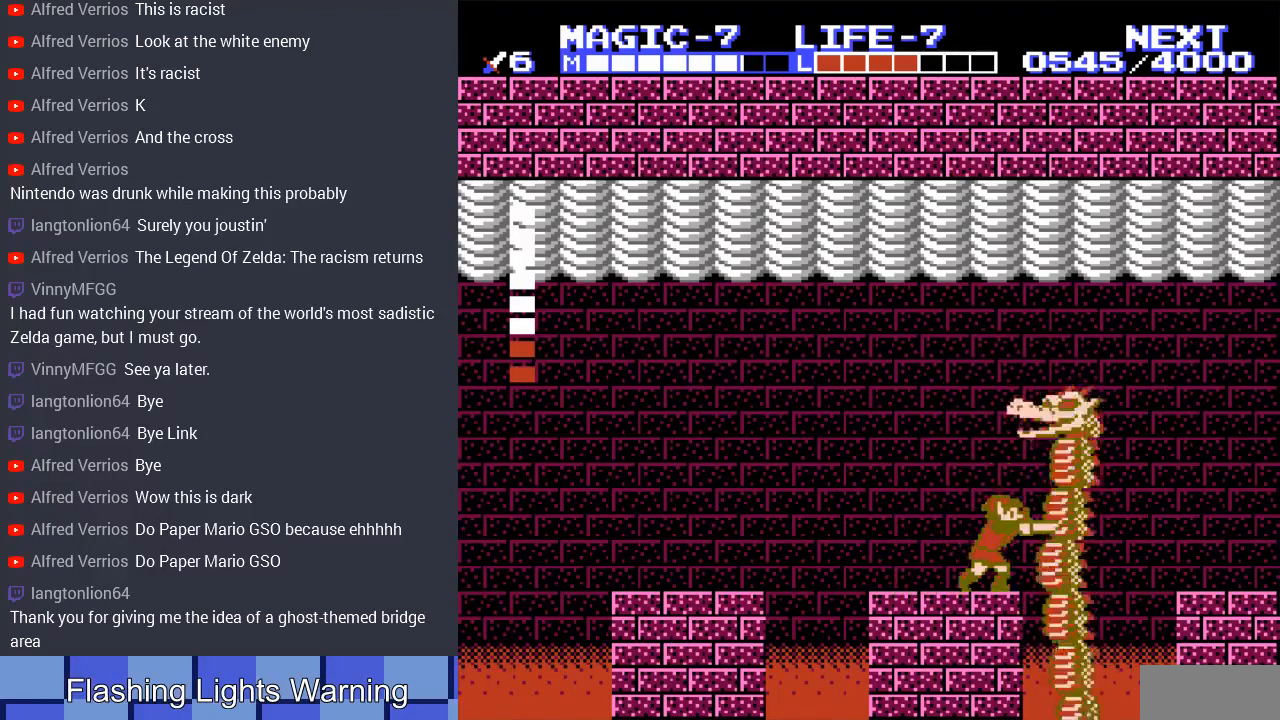
Gameplay with a controller (Nintendo layout); each line is a JSON object with the inputs held at the frame after it. "events" lists button and stick changes between this image and that frame as [ms after this image, input, new state], when the widget could be followed in between. Not read: L3 R3.
{"buttons": ["B"], "events": [[300, "A", "down"], [367, "A", "up"], [500, "B", "down"]]}
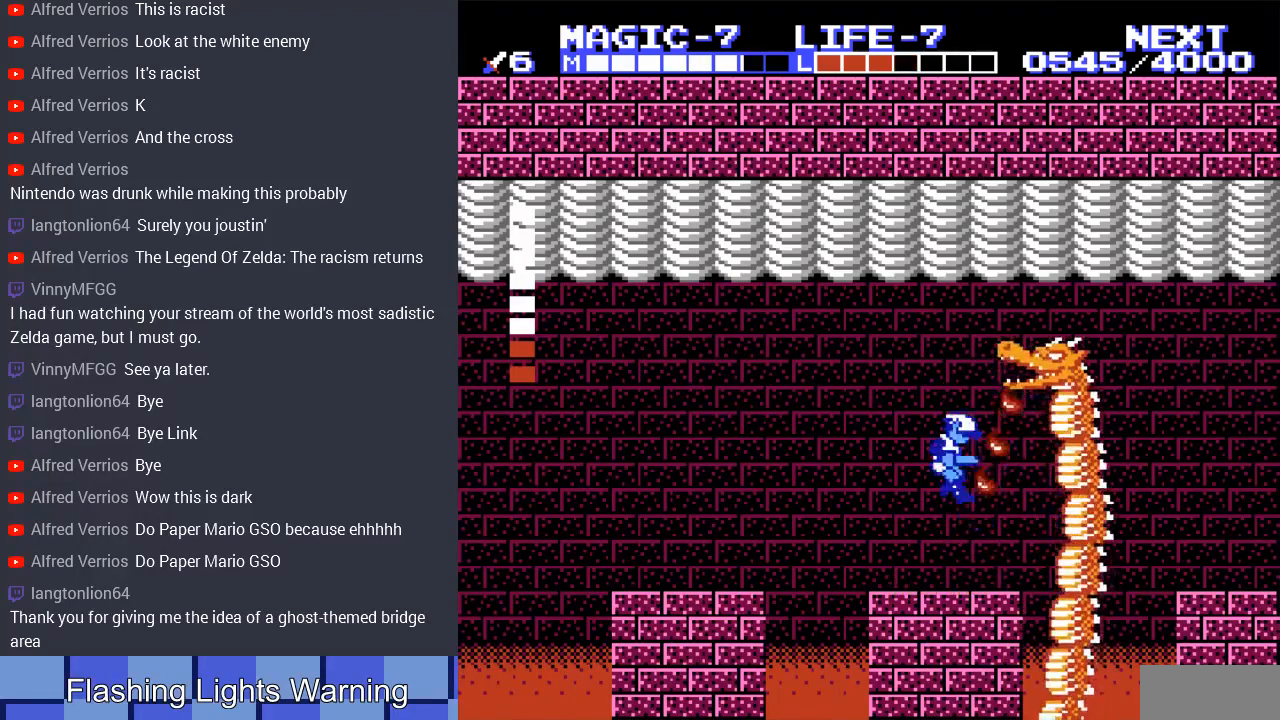
{"buttons": ["DPAD_RIGHT"], "events": [[67, "B", "up"], [267, "DPAD_RIGHT", "down"]]}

——————————

Assignment =>
Work out how many lines of the data include the word "down". Then write only that number.

Answer section =>
2